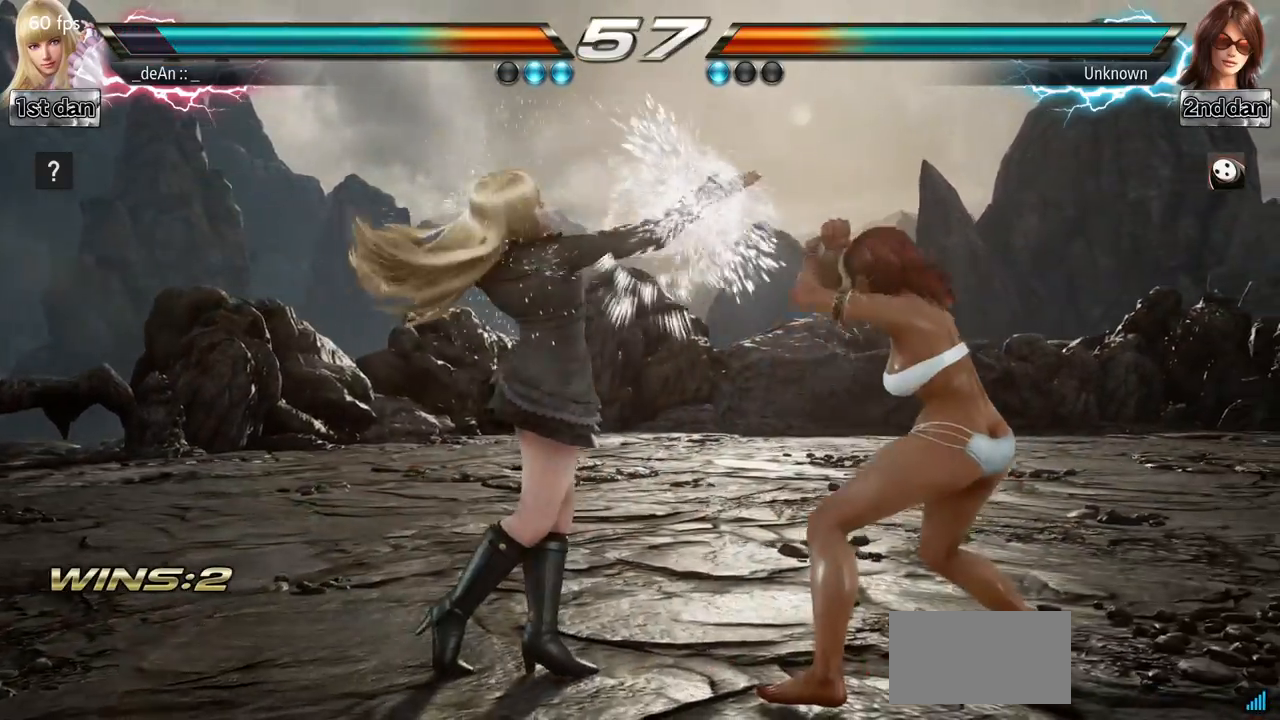
{"buttons": [], "left_stick": "center", "events": [[167, "SQUARE", "down"], [367, "SQUARE", "up"]]}
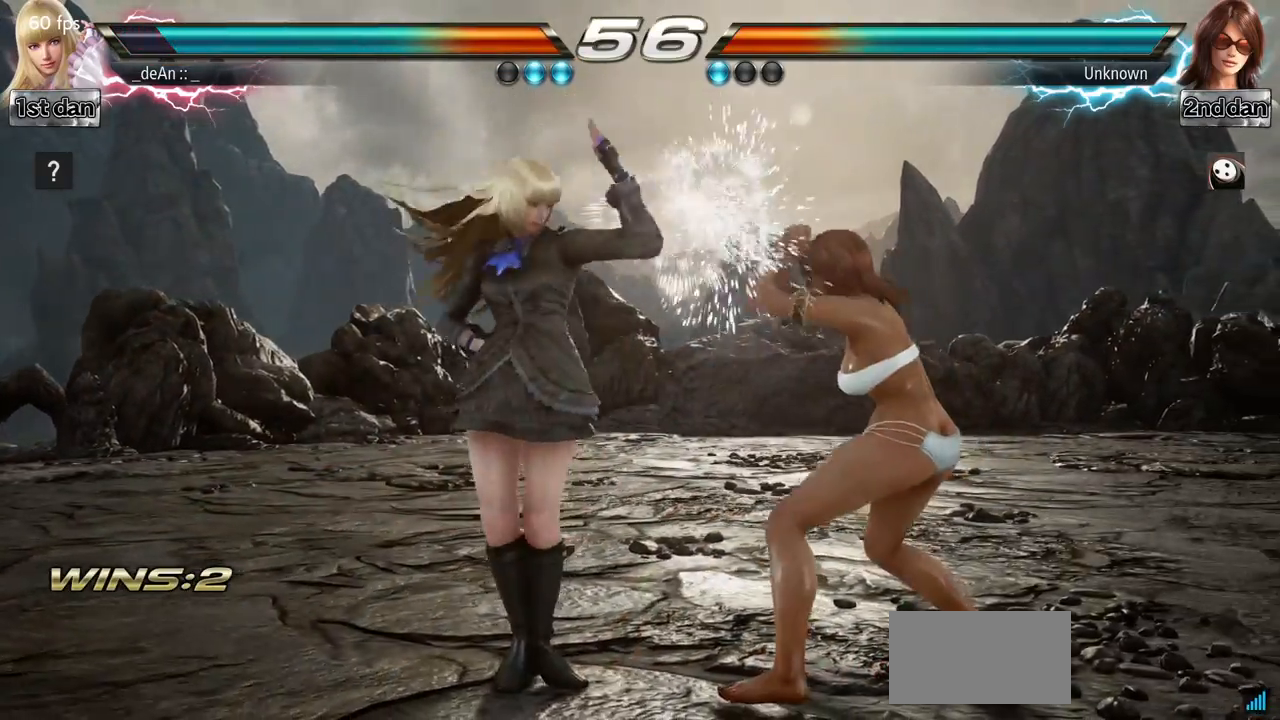
{"buttons": [], "left_stick": "center", "events": [[100, "left_stick", "down"], [150, "SQUARE", "down"], [284, "TRIANGLE", "down"], [317, "SQUARE", "up"], [351, "left_stick", "center"], [451, "TRIANGLE", "up"]]}
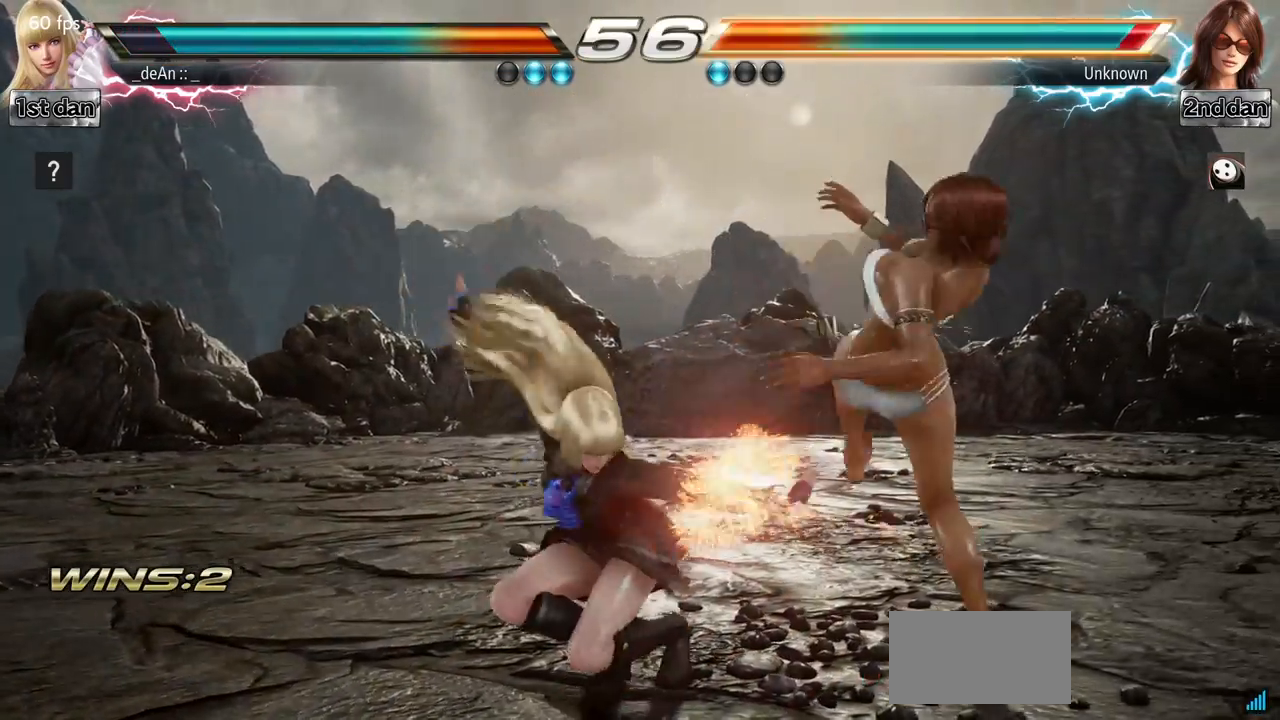
{"buttons": [], "left_stick": "center", "events": []}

• • • • • • •

» WORK TO COMPLETE
Write the listing out a second time exactly, dropping all images.

» TASK OUTPUT
{"buttons": [], "left_stick": "center", "events": [[167, "SQUARE", "down"], [367, "SQUARE", "up"]]}
{"buttons": [], "left_stick": "center", "events": [[100, "left_stick", "down"], [150, "SQUARE", "down"], [284, "TRIANGLE", "down"], [317, "SQUARE", "up"], [351, "left_stick", "center"], [451, "TRIANGLE", "up"]]}
{"buttons": [], "left_stick": "center", "events": []}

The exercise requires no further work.